Prompt를 input에 추가했을 때 input, output processing

이때까지 알게 된 input에 prompt를 추가하는 방법은 크게 두가지가 있다.

하나는 맨 처음 input에만 prompt를 추가하는 방식.

두번째는 prompt를 모든 layer마다 추가하는 방식이다.

이 방법은 The Power of Scale for Parameter-Efficient Prompt Tuning 논문에 사용되었으며, 아래 2번 논문에서 "tembedding-only ablation" 라고 칭하는 방식으로 사용되었다.

Huggingface transformer 모델의 input은 input_ids, attention_mask이다.

Input에 prompt를 넣으려면 input_ids에는 임의의 input_id들을 concat하고(어짜피 쓰지 않는다), attention_mask에는 1을 concat한다.

이 때 모델의 embedding layer인 wte를 model.set_input_embeddings(d_wte) 를 이용해 바꿔주면 된다.

새로 정의한 s_wte는 forward() 함수 내에서 input_ids[:prompt_length]는 무시하고, 새로 생성한 embedding matrix를 soft prompt로 넘겨준다.

그리고 원래 input인 input_ids[prompt_length:]는 원래의 embedding matrix를 이용해 embedding을 얻는다.

이렇게 얻은 soft prompt와 embedding을 concat해서 self-attention layer로 넘겨주면 된다.

Input에 prompt가 추가된 만큼 lebel의 앞부분에 -100을 추가해준다.

추가해주지 않으면 label의 길이는 원래 input_length와 동일하지만 output은 prompt 길이만큼 추가되어 shape이 맞지 않는다.

-100은 torch에서 CrossEntropy를 계산할 때 ignore_index로 기본 세팅되어 있어서 output의 앞부분에 나온 값들을 label과 비교하지 않고 무시할 수 있다.

두번째 방법은 Prefix-Tuning: Optimizing Continuous Prompts for Generation 이란 논문에 사용됐다.

소스 링크: https://github.com/XiangLi1999/PrefixTuning (코드가 좀 더럽다...)

모든 레이어의 activation에 prompt를 추가한다는 내용은 논문의 4.1, 7.2에 나와 있다.

이 방법을 구현할 때 huggingface의 transformer library에 past_key_value 변수를 넣어주면 된다.

이 때 past_key_value는 (n_layers, batch_size, n_head, seq_length, embed_dim) shape인 tensor가 2개 들어있는 tuple을 갖는다.

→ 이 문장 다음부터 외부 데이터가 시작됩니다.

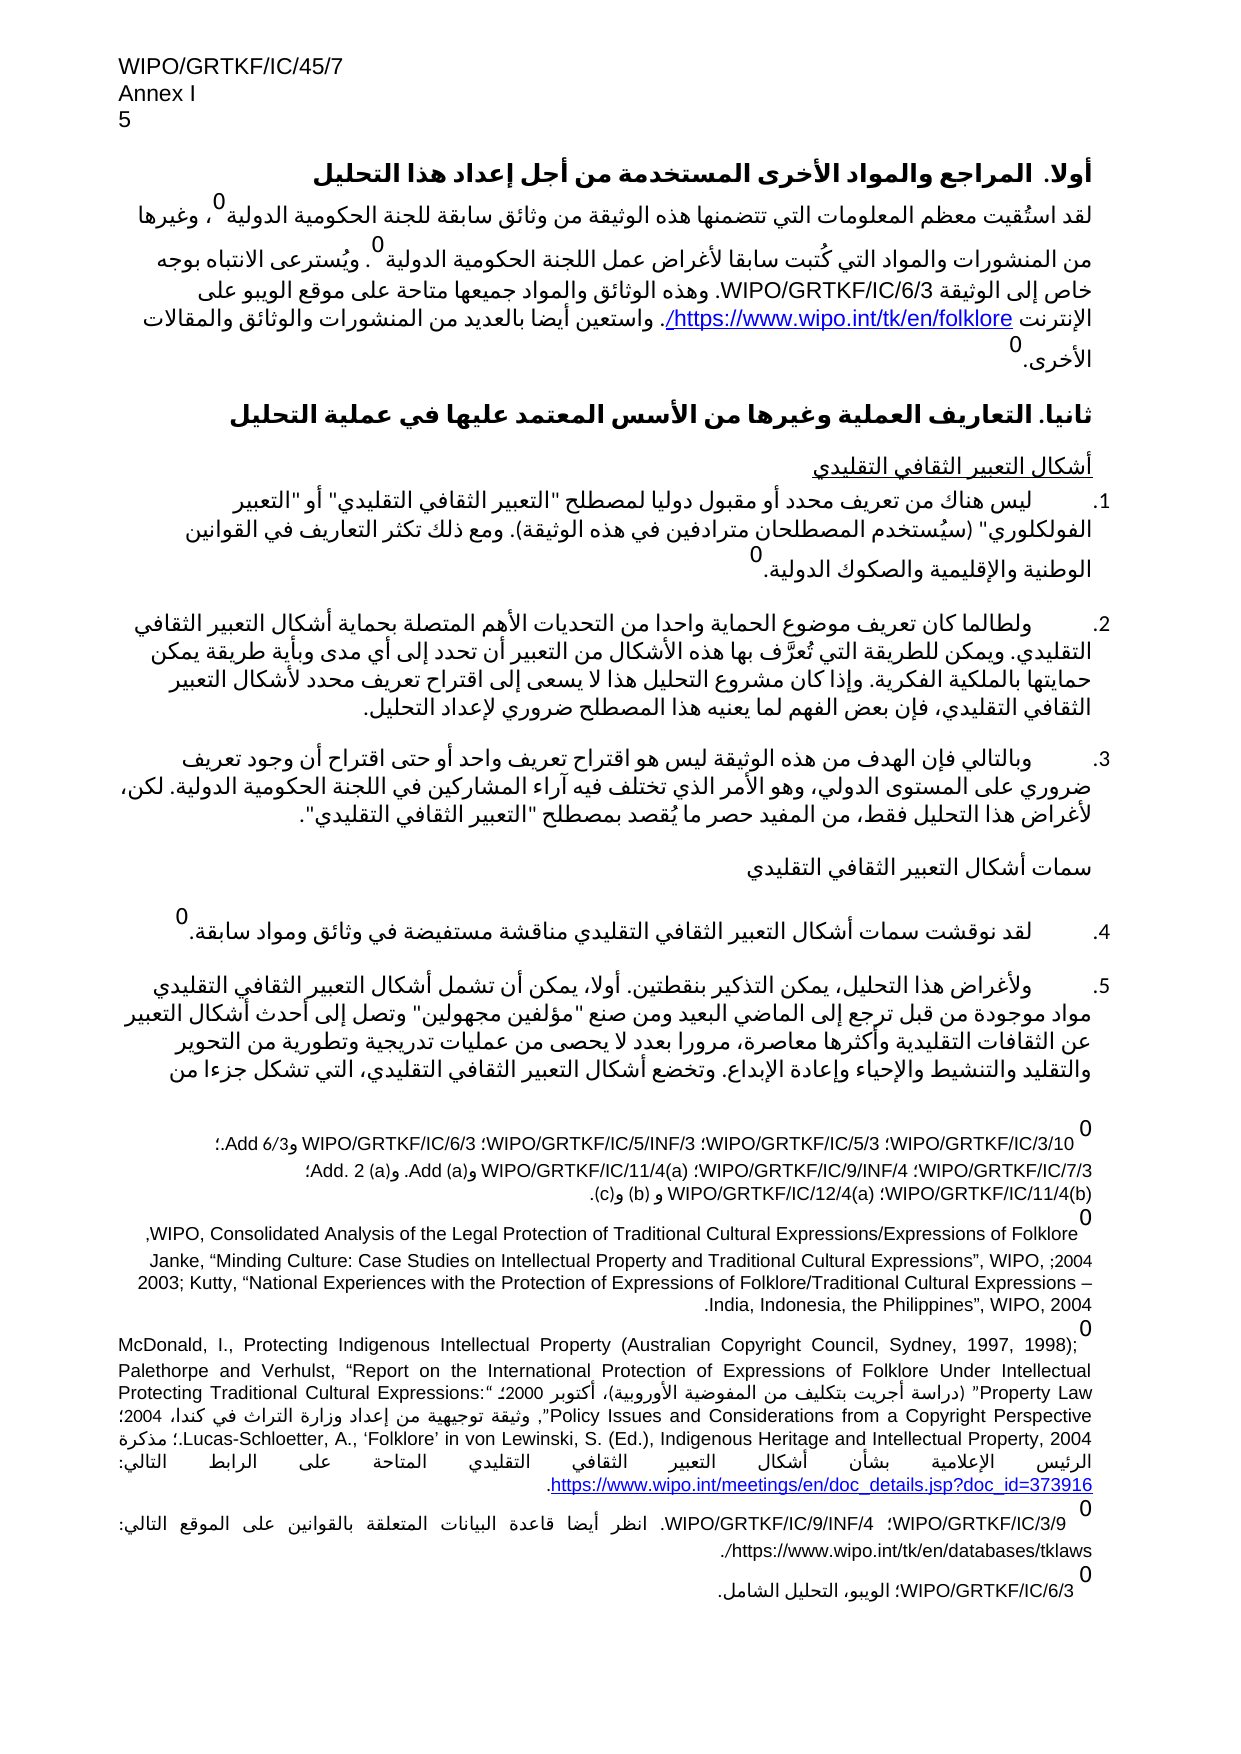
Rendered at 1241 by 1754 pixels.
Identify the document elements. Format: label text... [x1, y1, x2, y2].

이렇게 전달된 past_key_value는 각 layer별로 나눠져서

에서 attention을 계산할 때 input과 concat되어 계산된다.

이 때 output은 (batch_size, input_length(prompt 길이 무시), dimension) 을 갖는다.

Self-attention layer의 key, value에 추가된 prompt의 길이가 무시된 이유는 attention을 계산할 때 Query는 prefix가 붙지 않은 형태로 넘겨져서 output의 shape이 맞춰지기 때문이다.

A = Q * K^t -> (input_len , prompt_len + input_len)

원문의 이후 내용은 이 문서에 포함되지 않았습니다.